--- TEXTO DO EXERCÍCIO ---

Filha de 60 anos de um barão da mídia britânica, Maxwell foi considerada culpada em 5 das 6 acusações que recebeu, incluindo a mais grave, a de tráfico sexual de menores de idade para o abusador sexual Jeffrey Epstein. Isso significa que a socialite britânica poderia passar o resto de sua vida atrás das grades.


30/12/2021 07:57 - atualizado 30/12/2021 08:43


Ghislaine Maxwell
(foto: Reuters)

A primeira vez em que vi Ghislaine Maxwell, eu a segui pelas ruas de Nova York desde a porta de sua luxuosa casa fazendo perguntas sobre as terríveis acusações de crime sexual contra ela.

Quase uma década depois, eu a reencontrei talvez pela última vez num tribunal, onde ela não poderia mais fugir da verdade sobre sua vida com o bilionário Jeffrey Epstein condenado por abuso sexual, morto em 2019.

O caso contra a socialite Ghislaine Maxwell é uma das maiores condenações de uma mulher do alto escalão por gerenciar um círculo de tráfico sexual, incluindo menores de idade.

E o mais importante, é uma vitória retumbante de mais de 100 acusadoras que lutaram por mais de uma década para levar Epstein e seus comparsas a responderem formalmente sobre as acusações.

Após um mês de julgamento, um júri de 12 pessoas chegou ao veredicto depois de cinco dias de deliberação.

Filha de 60 anos de um barão da mídia britânica, Maxwell foi considerada culpada em 5 das 6 acusações que recebeu, incluindo a acusação mais grave, a de tráfico sexual de menores de idade para o abusador sexual Jeffrey Epstein.

Isso significa que a socialite britânica poderá passar o resto de sua vida atrás das grades. Mas a data para a sentença de Maxwell ainda não foi definida.

Pesadelo real

Houve diversos momentos impactantes dentro do tribunal lotado em Nova York, onde a acusação manteve o caso simples para evitar a sobrecarga dos jurados.

O objetivo era mostrar que Maxwell era a parceira de Epstein no crime, uma predadora sexual cujo modus operandi foi claramente ilustrado pela experiência de quatro vítimas.

--- DADOS PARA ANÁLISE ---

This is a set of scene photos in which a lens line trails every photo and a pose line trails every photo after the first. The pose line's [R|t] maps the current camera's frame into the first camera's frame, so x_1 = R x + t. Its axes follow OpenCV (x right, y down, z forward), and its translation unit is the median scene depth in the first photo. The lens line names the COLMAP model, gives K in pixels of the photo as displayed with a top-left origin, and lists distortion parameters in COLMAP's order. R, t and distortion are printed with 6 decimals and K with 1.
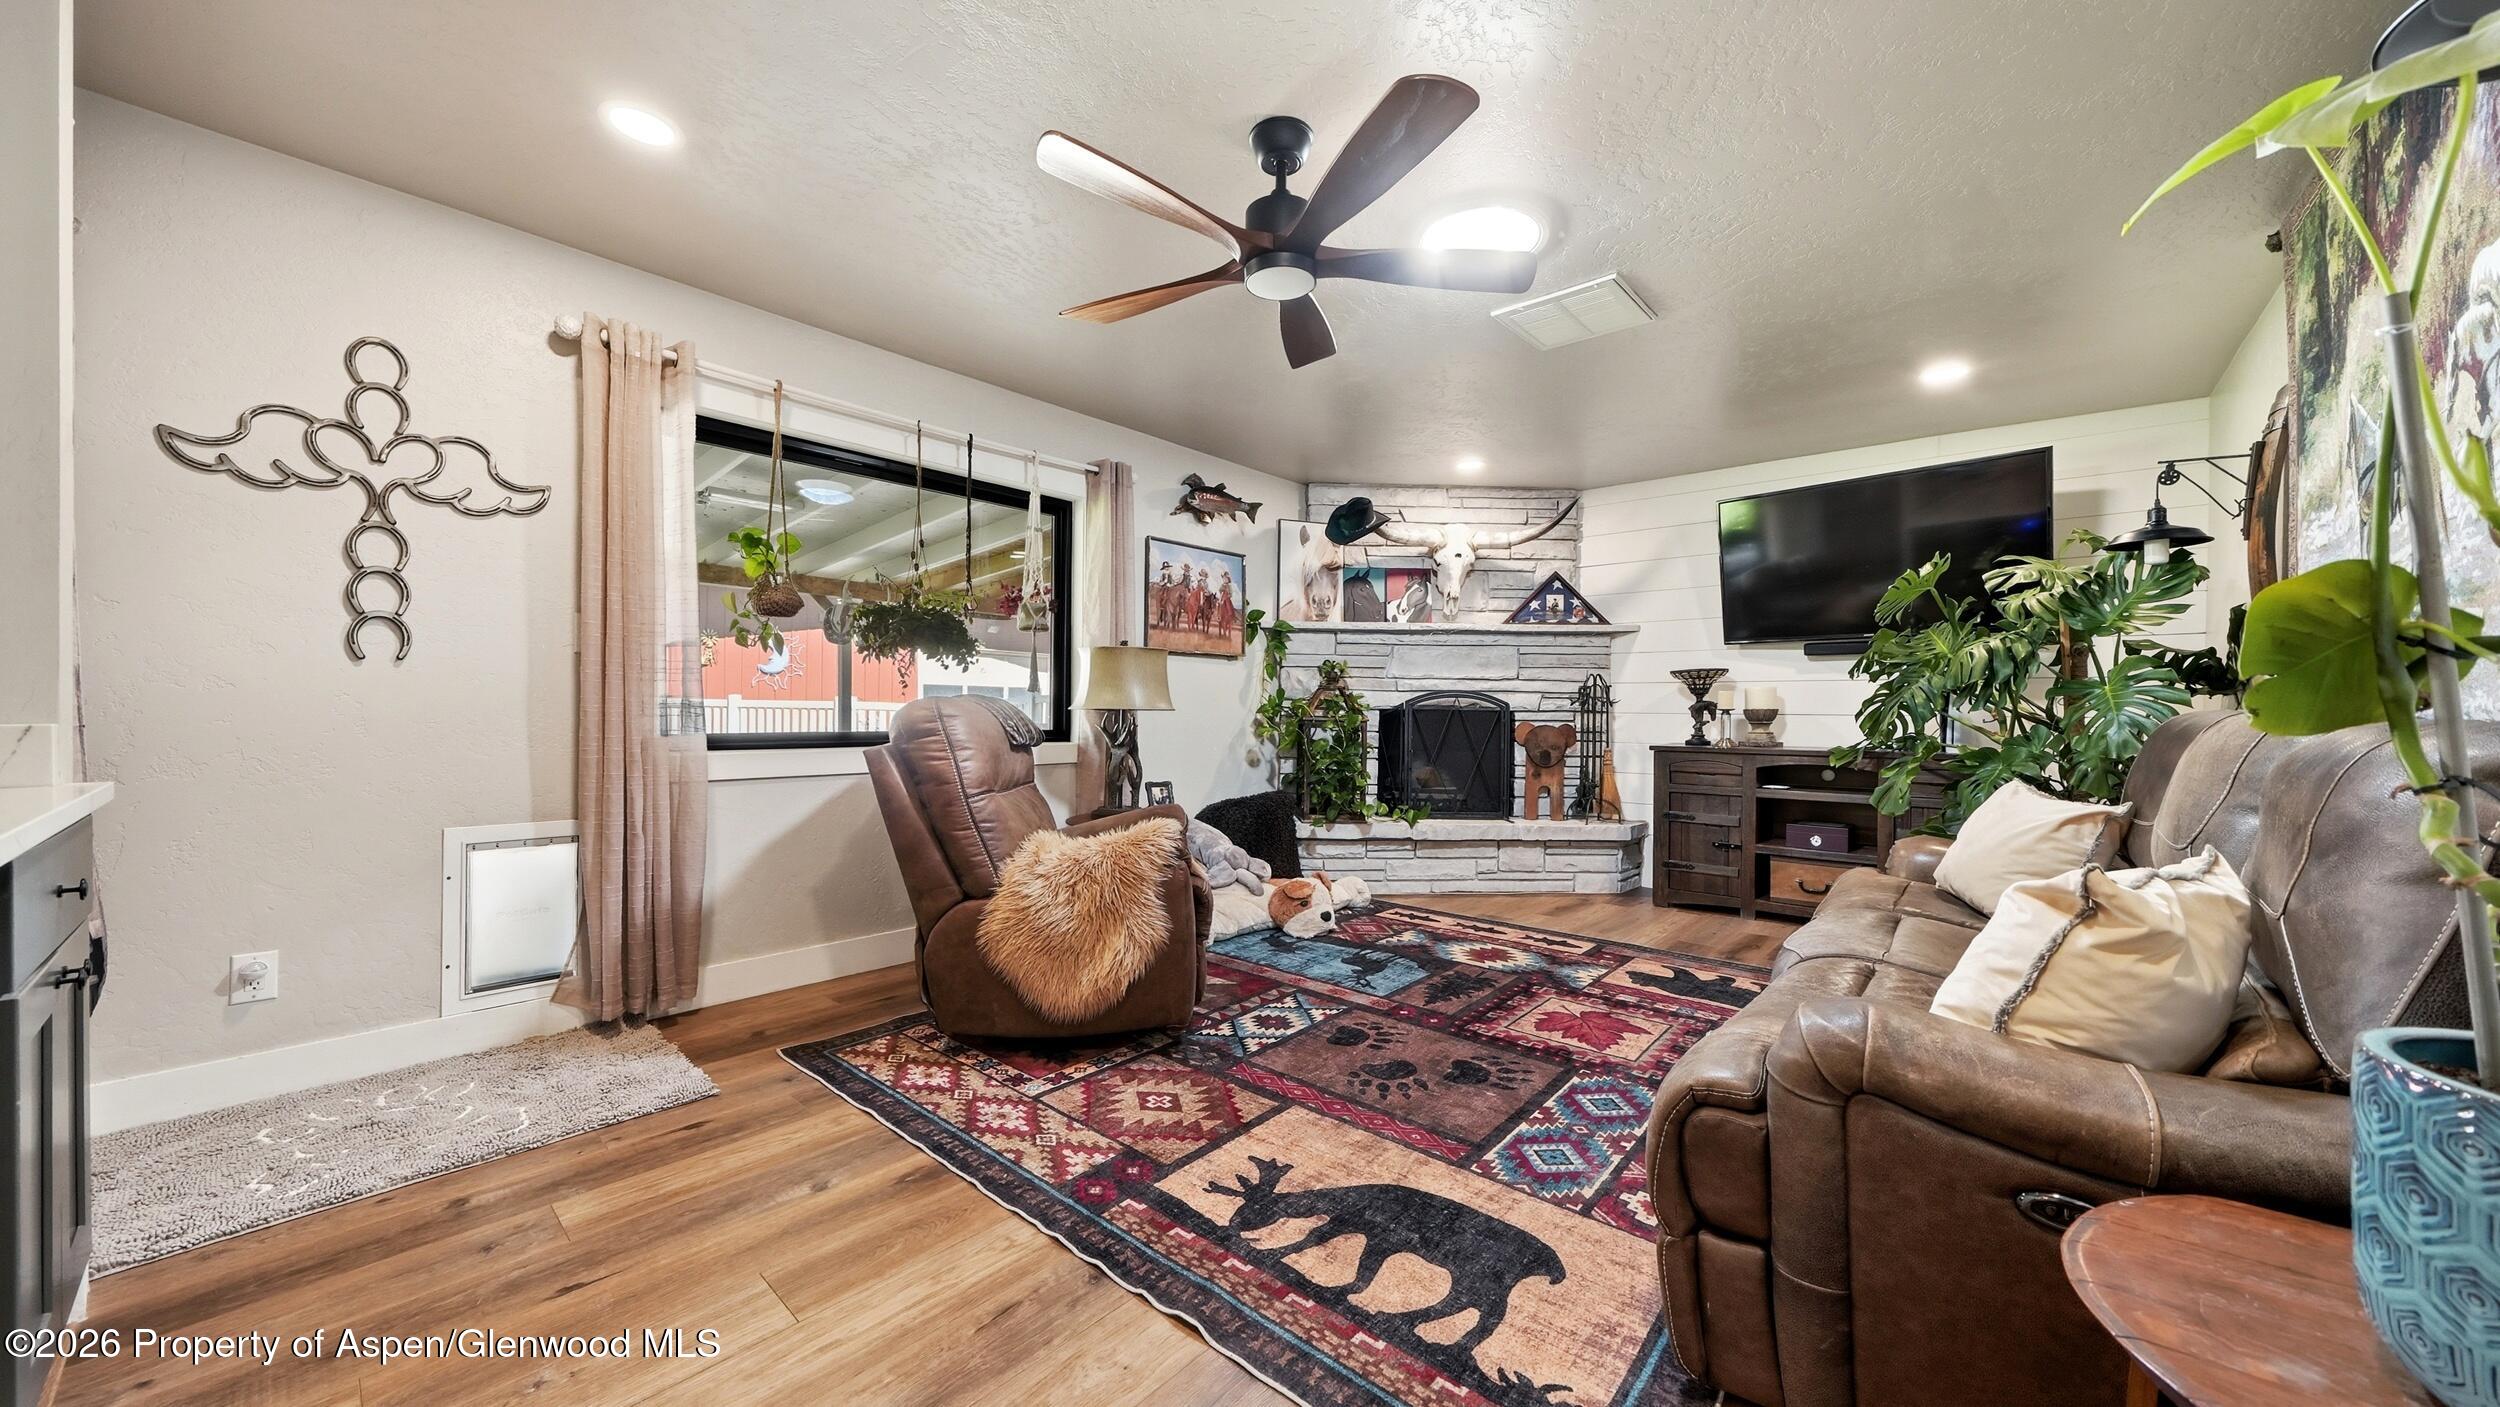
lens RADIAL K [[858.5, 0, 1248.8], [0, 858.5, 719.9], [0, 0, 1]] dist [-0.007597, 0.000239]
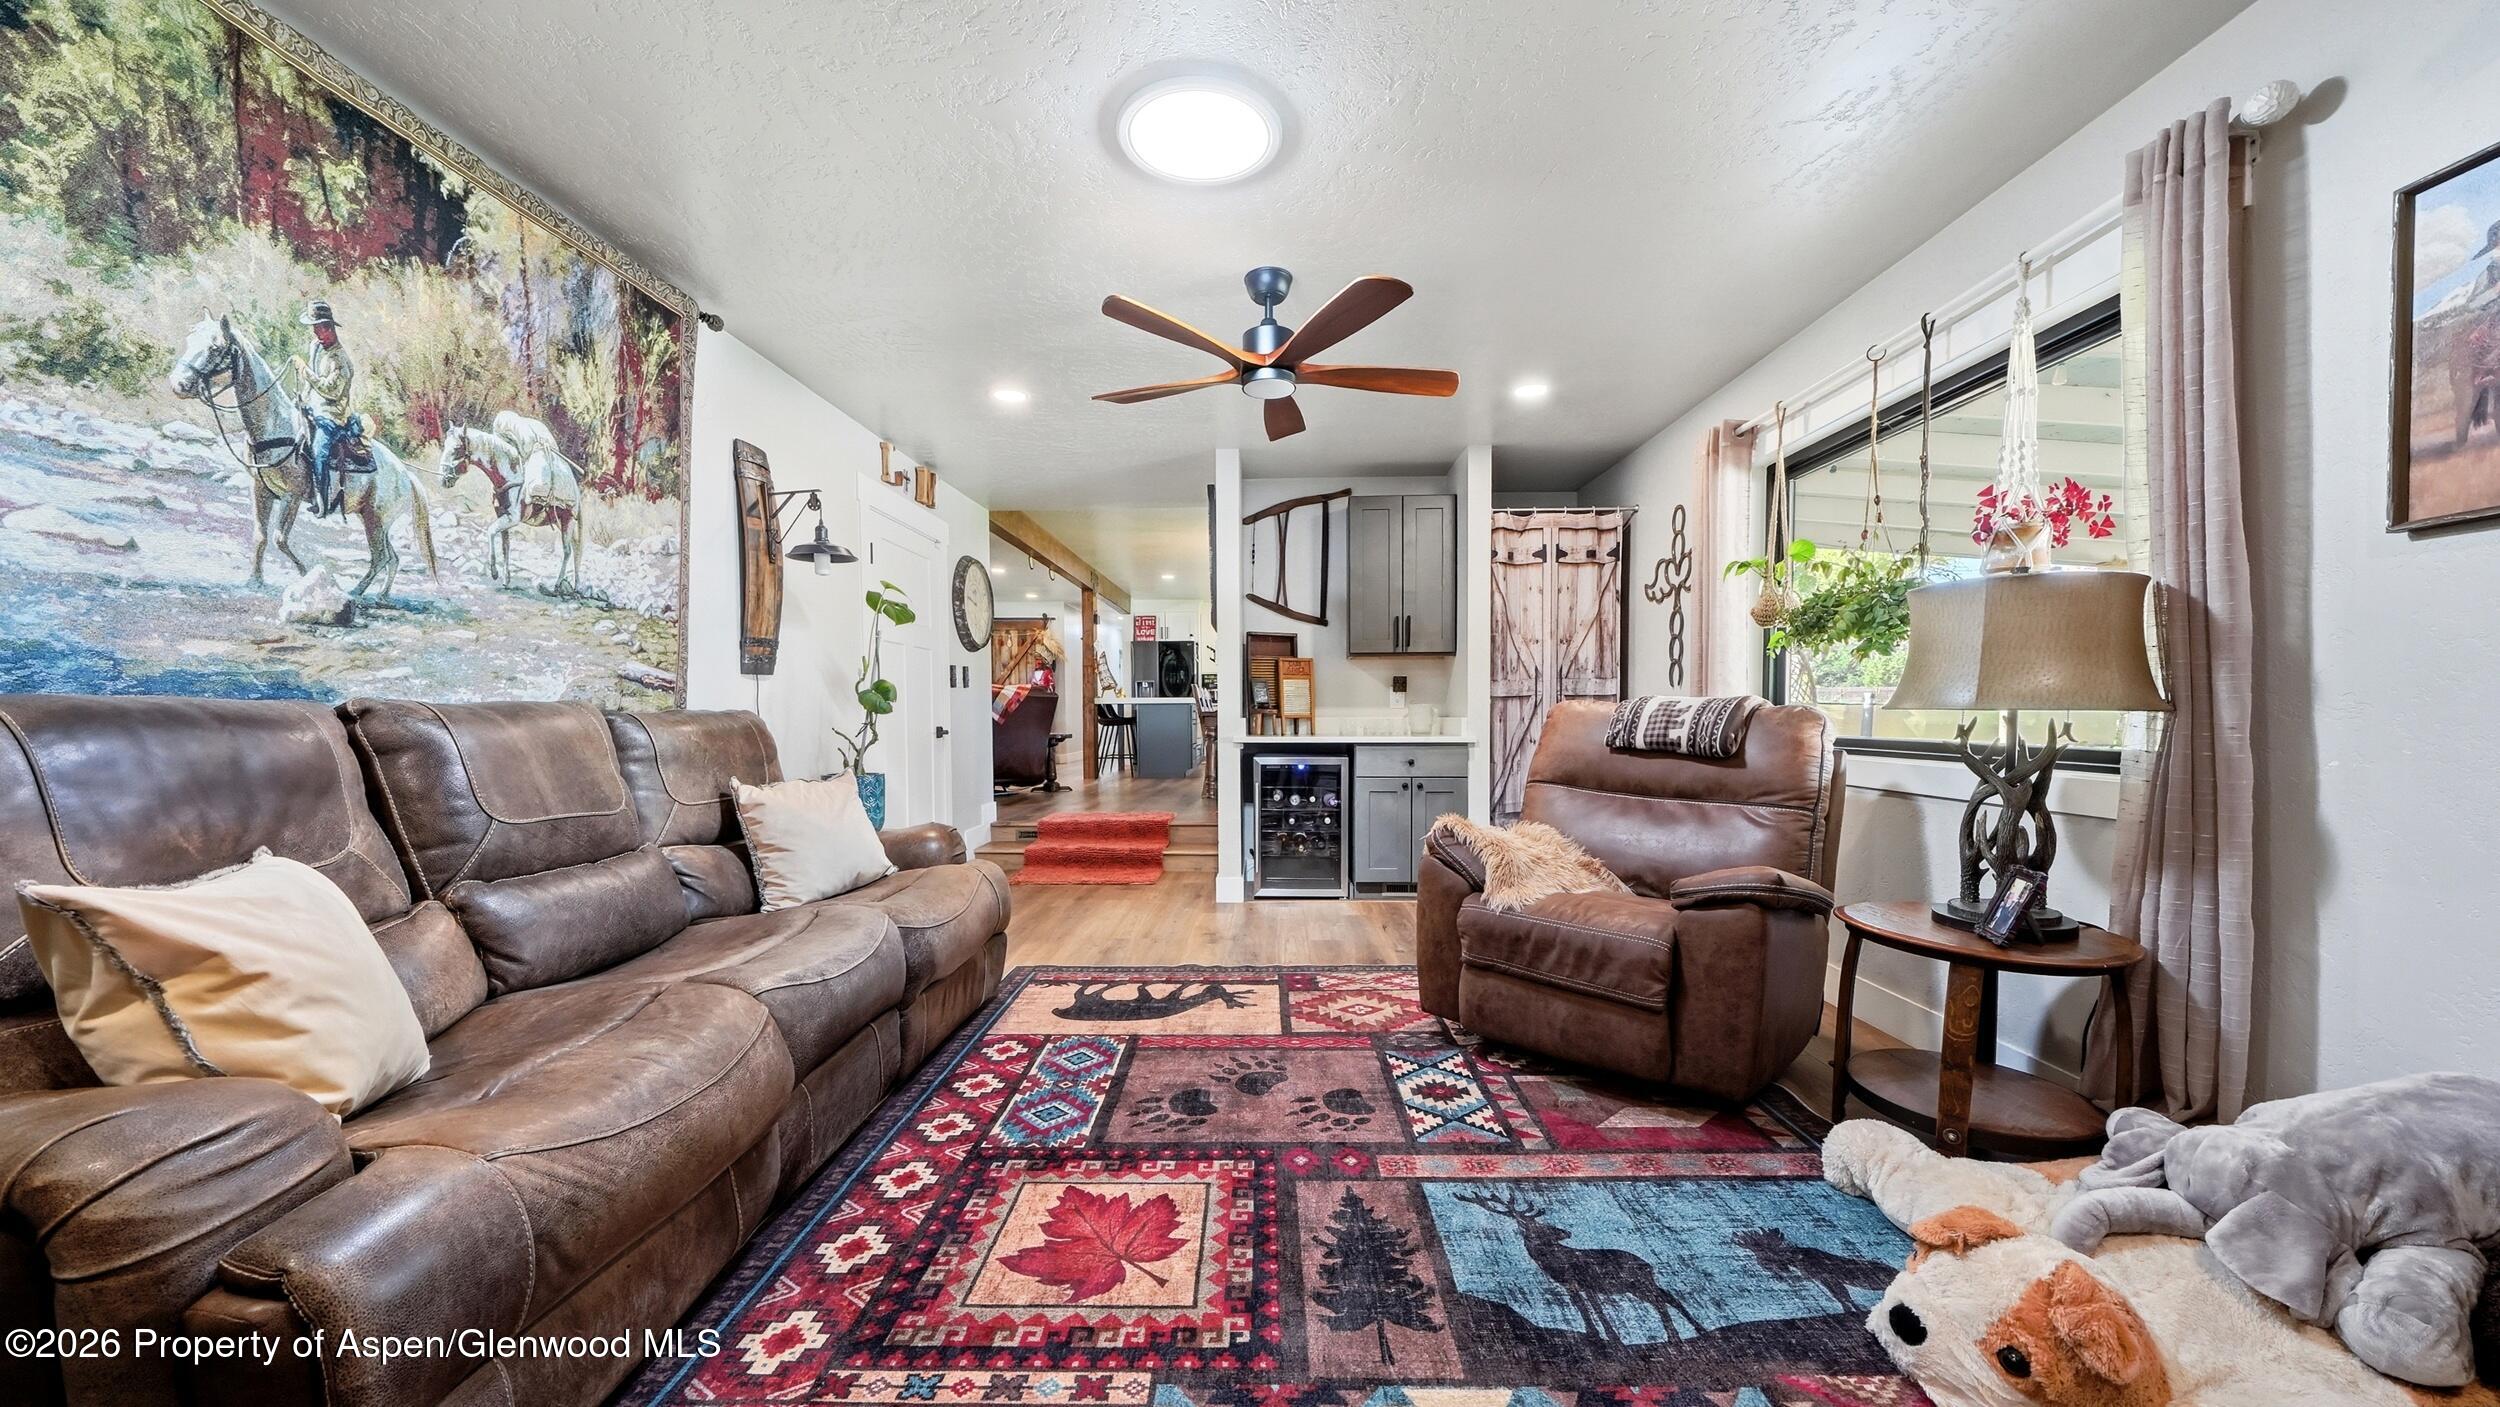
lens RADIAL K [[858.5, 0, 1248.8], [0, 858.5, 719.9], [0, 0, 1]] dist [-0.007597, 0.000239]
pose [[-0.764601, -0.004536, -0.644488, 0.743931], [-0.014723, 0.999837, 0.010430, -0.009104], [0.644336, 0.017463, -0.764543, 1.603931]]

---
--- DADOS PARA ANÁLISE ---

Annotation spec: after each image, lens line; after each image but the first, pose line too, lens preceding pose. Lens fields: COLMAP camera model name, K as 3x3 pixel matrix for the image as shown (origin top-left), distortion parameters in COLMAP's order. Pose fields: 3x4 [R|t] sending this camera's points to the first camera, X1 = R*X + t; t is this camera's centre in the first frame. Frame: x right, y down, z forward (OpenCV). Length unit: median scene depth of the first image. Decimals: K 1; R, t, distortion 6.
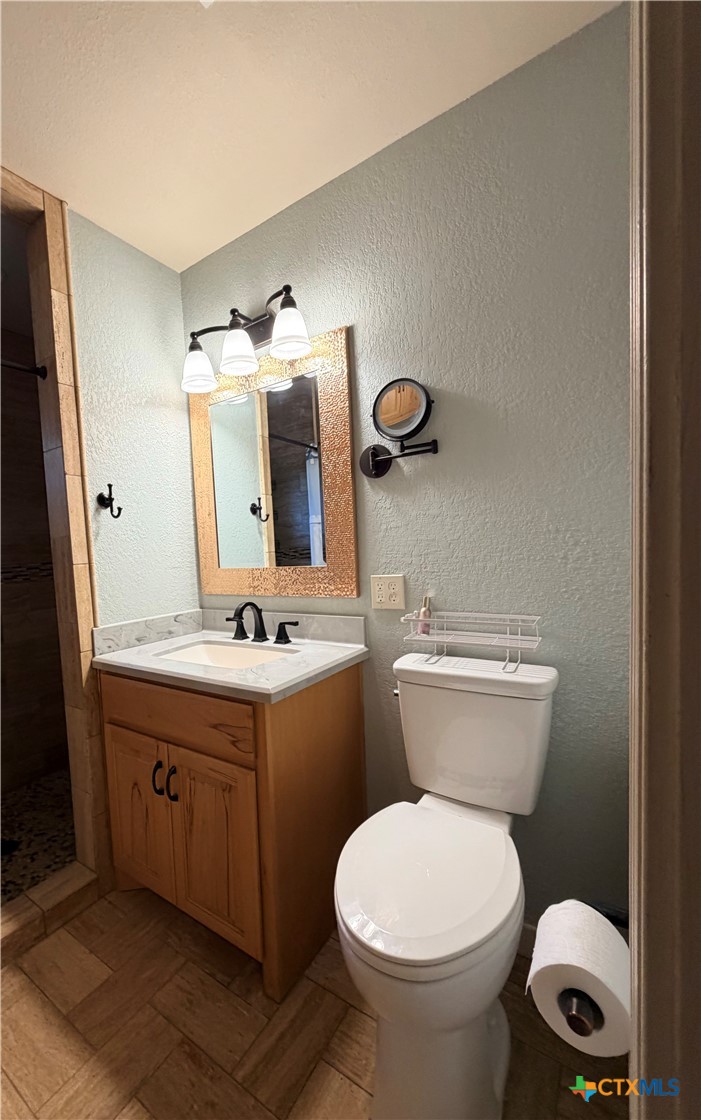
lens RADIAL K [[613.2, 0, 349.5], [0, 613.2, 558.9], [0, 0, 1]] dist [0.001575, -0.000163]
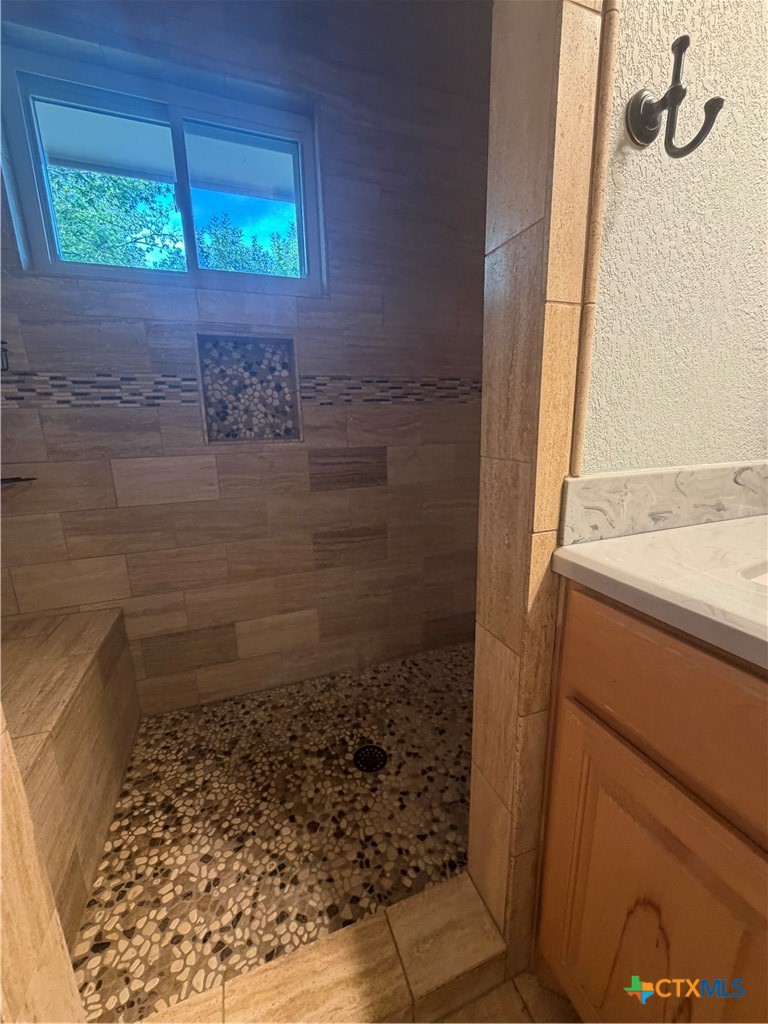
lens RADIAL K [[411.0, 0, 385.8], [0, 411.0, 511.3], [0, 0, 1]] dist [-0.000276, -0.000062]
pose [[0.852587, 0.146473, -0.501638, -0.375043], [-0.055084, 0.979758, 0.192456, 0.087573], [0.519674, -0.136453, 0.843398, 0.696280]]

---
--- DADOS PARA ANÁLISE ---

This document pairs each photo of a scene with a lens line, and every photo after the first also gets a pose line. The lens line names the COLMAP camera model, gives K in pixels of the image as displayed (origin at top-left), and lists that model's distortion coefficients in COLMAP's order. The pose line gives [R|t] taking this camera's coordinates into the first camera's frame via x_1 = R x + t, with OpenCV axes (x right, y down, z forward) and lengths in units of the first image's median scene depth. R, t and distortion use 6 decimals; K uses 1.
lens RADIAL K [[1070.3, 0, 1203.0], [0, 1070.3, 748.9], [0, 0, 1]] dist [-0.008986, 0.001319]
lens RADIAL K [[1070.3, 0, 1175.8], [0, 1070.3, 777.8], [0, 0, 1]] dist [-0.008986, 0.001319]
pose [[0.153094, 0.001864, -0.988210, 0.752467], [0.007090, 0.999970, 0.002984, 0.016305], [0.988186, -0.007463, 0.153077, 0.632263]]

---

# TAREFAS A CUMPRIR
1. Transcreva fielmente o trecho do texto sobre o julgamento de Ghislaine Maxwell compreendido entre "Isso significa que a socialite britânica poderá" e "não foi definida.", inclusive.
2. Dê prosseguimento ao texto sobre o julgamento de Ghislaine Maxwell a partir do ponto em que ele se encerra.
As entradas não guardam relação com o texto sobre o julgamento de Ghislaine Maxwell.

# RESPOSTAS DO EXERCÍCIO
1.
Isso significa que a socialite britânica poderá passar o resto de sua vida atrás das grades. Mas a data para a sentença de Maxwell ainda não foi definida.

2.
A fala da acusação aos jurados começou com 13 palavras que pareciam o início de um livro infantil.

"Eu quero contar para vocês a história de uma jovem garota chamada Jane."

Mas para essas mulheres não havia nenhum conto de fadas. Elas descrevem cenas de um pesadelo bastante real. E quão real ele era ficou claro no dia seguinte, quando Jane chegou para depor.


Jeffrey Epstein e Ghislaine Maxwell sorriem para foto abraçados, em ambiente interno, aparentemente um evento social
Jeffrey Epstein e Ghislaine Maxwell em foto de 2005; segundo acusação, ela tinha papel de aliciar vítimas (foto: Getty Images)

Ela testemunhou que Maxwell e Epstein se aproximaram dela quando tinha 14 anos, durante um acampamento de artes nas férias, em 1994.

Nos dois anos seguintes, ela disse ter sido abusada semana sim, semana não por Epstein, às vezes com participação de Maxwell. O trecho abaixo foi um dos principais diálogos entre a vítima e a acusação:

Pergunta: Como foi o comportamento de Maxwell durante esses incidentes?

Resposta: Eu diria que parecia muito casual, como se fosse… Como se fosse muito normal, como se não fosse grande coisa.

Pergunta: E quando ela se comportou assim, como você se sentiu?

Resposta: Bem, isso me deixou confusa porque não parecia normal para mim. Eu nunca tinha visto ou sentido nada assim, e foi muito constrangedor. Você sabe, são todas essas emoções misturadas. Quando você tem 14 anos, não tem ideia do que está acontecendo.

As outras acusadoras deram testemunhos similares.

Um dos mais emocionantes e angustiantes foi dado por Carolyn, que testemunhou apenas sob seu primeiro nome.

Ela aparentava estar visivelmente destruída por anos de trauma e vício em analgésicos e cocaína. Carolyn foi estuprada por seu avô aos quatro anos, deixou a escola na sétima série e foi praticamente abandonada pela mãe, que era viciada em substâncias psicoativas.

Ela contou ao tribunal que foi uma das acusadoras mais conhecidas de Epstein, Virginia Roberts (hoje Virginia Giuffre), que disse a ela pela primeira vez, quando tinha 14 anos, que poderia ganhar dinheiro fazendo massagem em um amigo rico dela.

Carolyn conheceu Ghislaine Maxwell quando ela foi à mansão de Epstein em 2001. Maxwell, contou a vítima, disse a Virginia para levar a garota até o quarto de massagem e "mostrar a ela o que fazer". A acusação disse aos jurados que naquela época Maxwell havia montado um esquema de pirâmide de abusos em que ela não precisava mais pessoalmente achar mais garotas para Epstein.

Maxwell passou a premiar com mais dinheiro aquelas garotas vulneráveis que trouxessem outras para o esquema de abuso sexual.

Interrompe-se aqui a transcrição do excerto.